11. Paid parental leave
12. Adoption assistance
13. Employee Stock Purchase Plan
14. Financial planning and group legal
15. Voluntary benefits including auto, homeowner and pet insurance
The role will generally accept applications for at least three calendar days from the posting date or as long as the job remains posted.
Career Level - IC5
Platform Architecture and Definition
- Participate in platform definition, architecture evaluation, and analysis for existing and next-generation Cloud AI platforms.
- Evaluate system architectures, proposed implementations, and scaling and optimization strategies.
- Review and assess third-party merchant silicon used for AI accelerator modules and GPU/CPU platforms.
- Balance hardware performance priorities against power, cost, regulatory, and cross-functional requirements.
- Drive definition, development, integration, debug, characterization, and tuning of AI hardware platforms.
- Provide platform development oversight for internal teams and third-party partners.
- Work with in-house engineering experts on design reviews, schematics, board layout, and implementation decisions.
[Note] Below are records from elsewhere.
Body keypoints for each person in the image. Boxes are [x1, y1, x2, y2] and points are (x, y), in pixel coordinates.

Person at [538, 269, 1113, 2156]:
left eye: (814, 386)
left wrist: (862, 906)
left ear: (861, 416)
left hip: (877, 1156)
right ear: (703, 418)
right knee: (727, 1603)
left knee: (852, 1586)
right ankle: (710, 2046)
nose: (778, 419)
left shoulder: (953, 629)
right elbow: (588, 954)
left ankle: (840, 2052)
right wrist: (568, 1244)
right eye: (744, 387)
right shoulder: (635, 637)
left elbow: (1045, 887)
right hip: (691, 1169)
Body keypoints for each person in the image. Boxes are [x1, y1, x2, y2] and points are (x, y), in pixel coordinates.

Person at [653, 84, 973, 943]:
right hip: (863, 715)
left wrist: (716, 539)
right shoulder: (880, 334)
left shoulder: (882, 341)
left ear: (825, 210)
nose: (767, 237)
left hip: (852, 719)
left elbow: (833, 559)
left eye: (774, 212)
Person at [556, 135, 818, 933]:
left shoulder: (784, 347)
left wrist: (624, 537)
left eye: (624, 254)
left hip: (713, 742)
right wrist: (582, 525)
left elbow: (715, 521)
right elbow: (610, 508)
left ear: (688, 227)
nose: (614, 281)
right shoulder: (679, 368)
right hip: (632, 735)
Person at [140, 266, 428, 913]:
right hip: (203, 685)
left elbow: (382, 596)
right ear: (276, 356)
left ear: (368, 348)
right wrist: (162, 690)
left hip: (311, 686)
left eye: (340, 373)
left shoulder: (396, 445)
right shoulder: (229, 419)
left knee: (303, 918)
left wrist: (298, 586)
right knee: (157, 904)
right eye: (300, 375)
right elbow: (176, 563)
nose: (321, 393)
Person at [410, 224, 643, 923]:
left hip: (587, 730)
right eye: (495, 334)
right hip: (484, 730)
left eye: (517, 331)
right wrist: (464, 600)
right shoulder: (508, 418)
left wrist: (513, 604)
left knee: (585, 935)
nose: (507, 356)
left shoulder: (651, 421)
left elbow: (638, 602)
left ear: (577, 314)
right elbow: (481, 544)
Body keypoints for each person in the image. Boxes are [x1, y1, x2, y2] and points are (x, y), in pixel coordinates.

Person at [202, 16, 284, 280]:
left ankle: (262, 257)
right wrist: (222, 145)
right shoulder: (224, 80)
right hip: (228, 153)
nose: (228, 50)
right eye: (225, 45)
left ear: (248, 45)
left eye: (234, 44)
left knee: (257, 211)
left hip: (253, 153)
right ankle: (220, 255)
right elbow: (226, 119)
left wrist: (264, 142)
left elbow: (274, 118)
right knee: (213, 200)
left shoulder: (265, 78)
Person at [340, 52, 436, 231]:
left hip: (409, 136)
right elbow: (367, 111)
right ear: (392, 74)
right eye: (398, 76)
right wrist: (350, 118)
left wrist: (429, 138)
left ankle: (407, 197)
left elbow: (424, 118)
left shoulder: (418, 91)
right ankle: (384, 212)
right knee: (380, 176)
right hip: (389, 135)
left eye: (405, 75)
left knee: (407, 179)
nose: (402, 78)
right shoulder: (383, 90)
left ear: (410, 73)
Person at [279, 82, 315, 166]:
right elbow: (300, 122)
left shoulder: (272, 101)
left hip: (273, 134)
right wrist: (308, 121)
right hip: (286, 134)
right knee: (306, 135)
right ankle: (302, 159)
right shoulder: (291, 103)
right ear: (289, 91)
- Document and specify design intent and technical details in collaboration with engineering teams.
- Guide and support system integration, system test, qualification, and characterization.
- Define and oversee system validation plans, diagnostics features, and test strategies.
- Develop and expand system characterization and performance testing capabilities.
- Utilize supplier-provided and approved open-source AI platform qualification and test tools.
- Support definition of in-service system monitoring, error reporting, and operational health visibility.
- Collaborate with GPU and AI chip suppliers, system architects, firmware developers, and hardware engineers.
- Partner with storage, networking, compute, quality, security, cloud orchestration, and manufacturing teams.
- Support development program managers with technical assessments and planning.
- Assist manufacturing teams to ensure hardware is secure, robustly evaluated, and production-ready.
- Participate in hardware platform security evaluations.
- Guide internal teams and partners on scaling, monitoring, and deploying AI platforms into the cloud.
- Serve as a senior technical advisor to Oracle hardware, software, cloud, and support teams.
- Act as the final level of engineering support for complex deployed product issues.
- Assist with root-cause analysis through lab replication, remote debug, and cross-team collaboration.